So the autocorrelation function is, \[\begin{align*} \rho(k) & =\frac{\gamma(k)}{\gamma(0)}\\ & =\frac{\phi_{1}\gamma(k-1)+\phi_{2}\gamma(k-2)}{\gamma(0)}\\ & =\phi_{1}\rho(k-1)+\phi_{2}\rho(k-2) \end{align*}\]

   

(b)(b) \(\mathbf{Solution.}\qquad\) We know from part a) that, \[\begin{align} \rho(1) & =\phi_{1}\rho(1-1)+\phi_{2}\rho(1-2)\\ & =\phi_{1}+\phi_{2}\rho(1)\nonumber \\ \nonumber \\ \rho(2) & =\phi_{1}\rho(2-1)+\phi_{2}\rho(2-2)\\ & =\phi_{1}\rho(1)+\phi_{2}\nonumber \end{align}\]

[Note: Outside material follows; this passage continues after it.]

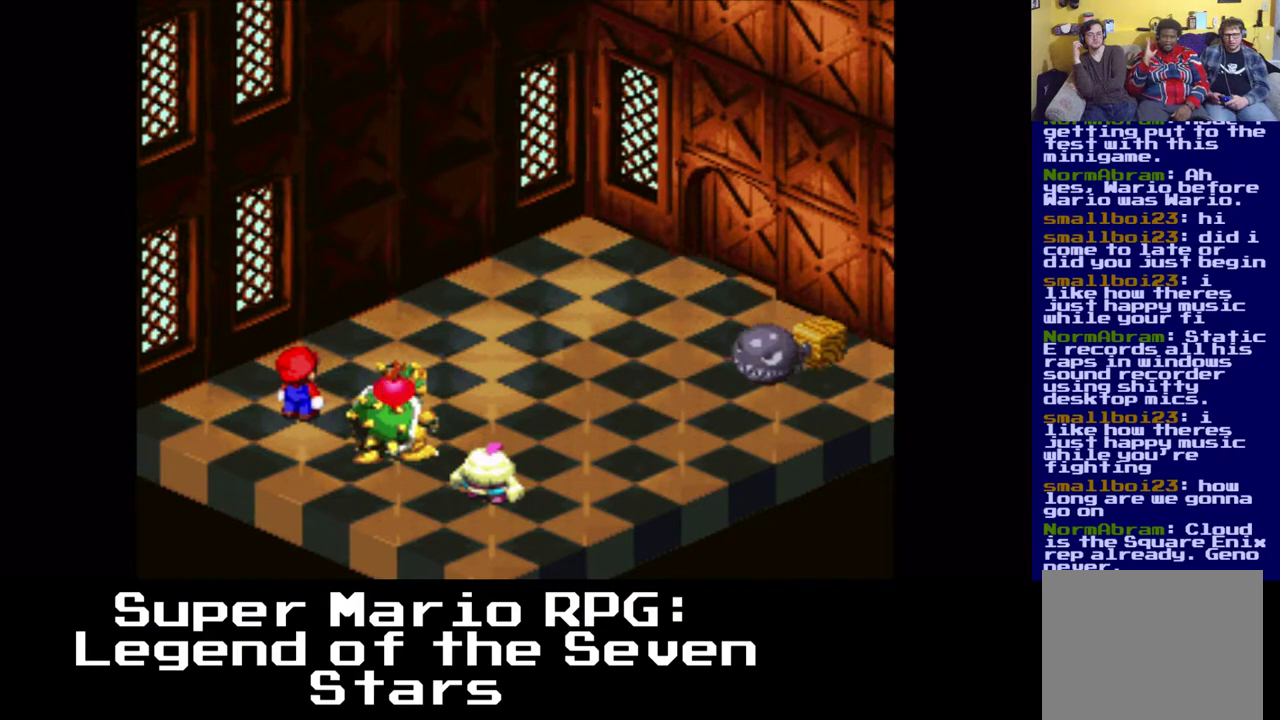
{"buttons": [], "events": [[133, "B", "up"]]}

The two equations above correspond to the system of equations.

   

(b)(c) \(\mathbf{Solution.}\qquad\) Since \(\rho(k)=\phi_{1}\rho(k-1)+\phi_{2}\rho(k-2)\), Then \(\rho(3)\) is, \[\begin{align*} \rho(3) & =\phi_{1}\rho(3-1)+\phi_{2}\rho(3-2)\\ & =\phi_{1}\rho(2)+\phi_{2}\rho(1) \end{align*}\]

With the R code below, we solve for \(\phi_1, \phi_2\) and \(\rho(3)\),

##            [,1]
## [1,] 0.38095238
## [2,] 0.04761905
##           [,1]
## [1,] 0.0952381

Question 2

In CTools is data set of daily price data corresponding the Apple Stock from Jan \(1\) \(2000\) through Dec \(31\) \(2014\) - it is in file “apple_stock_day_2000_2014.csv”.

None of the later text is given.